PAGE EXCERPT:
***

The other aspect of why Java grew so popular is that it is a dynamic language by design. The fact that Java is interpreted gives the designers the advantage of doing certain things differently. However there is still credit due to them for considering doing things differently. To understand the significance of the dynamism of Java, consider the following. Lets say there is a software system running for a particular purpose. As time progresses the needs of the users change and so do the expectations from this software. How does one add more functionality to this system?

The typical solution for the above problem is to build a new version of the software with additional/changed features. Then replace the older version with new one. The key to note here is that although the new and old versions of the software share the same code base, they are distinctly two different entities. This is where Java’s dynamism can be very helpful. One could build a system in Java that could be extended while on the run. A Java based Application Server is a very good example. We add new functionality (in fact complex new applications themselves) at run time without bringing down the Application Server itself. This of course does not mean that all Java programs are extensible. It just means that Java provides an easy platform. A running Java program can discover new things about code that it encounters for the first time through the mechanism of Reflection. The programmer still has to do the hard work of designing a system that harnesses these capabilities. That said let me also talk about the earlier C/C++ world. What I described above is also possible to be done using shared libraries (or dynamic linked libraries). But it is not as easy to do it – primarily because shared libraries were invented with a different goal in mind.

These two aspects of Java made it popular. Today its very well embraced by many communities and in fact many critical projects bet their money on Java.

The Unsung Hero

Okay the title sounds like something from the history text book. But lets start with following problem definition:

Data about students in a college (typical of strength of about 500) are to be tracked. We need to be able to track about twenty attributes for every student like:

• Opting for a particular subject, opting for hostel accommodation, Ladies and gents, etc.

Further we need to be able to answer queries like

• Give all students who have opted for Artificial Intelligence and stay in the hostel

How you would organize the data structure and the corresponding algorithms for this problem? Think about this before you read further on.

If you recognized that these could be implemented as sets and the answers to the queries would be set operations, then you are on the right track. However what data structure did you think of using? If you thought of a structure like a list then you are not alone.

However there is a better structure suited for this situation - the bit vector. We will represent the data for students as bit vectors for each of the attribute - note that all the attributes need to be boolean. So we have a 500 bit vector for every subject, hostel accommodation and so on.
Then the answer to the queries like the one mentioned above can be obtained by a series of bitwise operations between different bit vectors. And there are some really cool algorithms to do the popular bitwise operations. This is very efficient both in terms of storage and time taken to process queries.

***

Chart understanding data:
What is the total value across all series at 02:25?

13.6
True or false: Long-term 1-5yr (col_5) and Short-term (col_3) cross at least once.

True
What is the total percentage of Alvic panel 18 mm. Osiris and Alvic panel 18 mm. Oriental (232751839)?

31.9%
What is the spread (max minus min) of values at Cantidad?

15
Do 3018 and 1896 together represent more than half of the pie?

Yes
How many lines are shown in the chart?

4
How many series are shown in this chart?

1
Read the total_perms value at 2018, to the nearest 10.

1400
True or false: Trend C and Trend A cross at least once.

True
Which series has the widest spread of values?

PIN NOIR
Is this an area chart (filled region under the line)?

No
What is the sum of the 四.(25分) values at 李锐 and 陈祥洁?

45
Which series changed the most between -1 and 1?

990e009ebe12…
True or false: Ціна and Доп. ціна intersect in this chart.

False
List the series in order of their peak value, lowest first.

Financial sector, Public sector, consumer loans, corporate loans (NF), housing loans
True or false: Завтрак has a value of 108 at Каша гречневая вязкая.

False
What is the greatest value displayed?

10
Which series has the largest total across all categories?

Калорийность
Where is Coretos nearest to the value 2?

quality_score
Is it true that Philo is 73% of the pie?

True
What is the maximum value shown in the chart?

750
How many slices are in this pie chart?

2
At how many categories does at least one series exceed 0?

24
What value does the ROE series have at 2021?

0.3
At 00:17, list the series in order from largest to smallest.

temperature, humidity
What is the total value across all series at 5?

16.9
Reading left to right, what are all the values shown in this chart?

***

EXERCISE PROMPT:
List every programming language named in the excerpt about Java.

ANSWER BOX:
Java, C, C++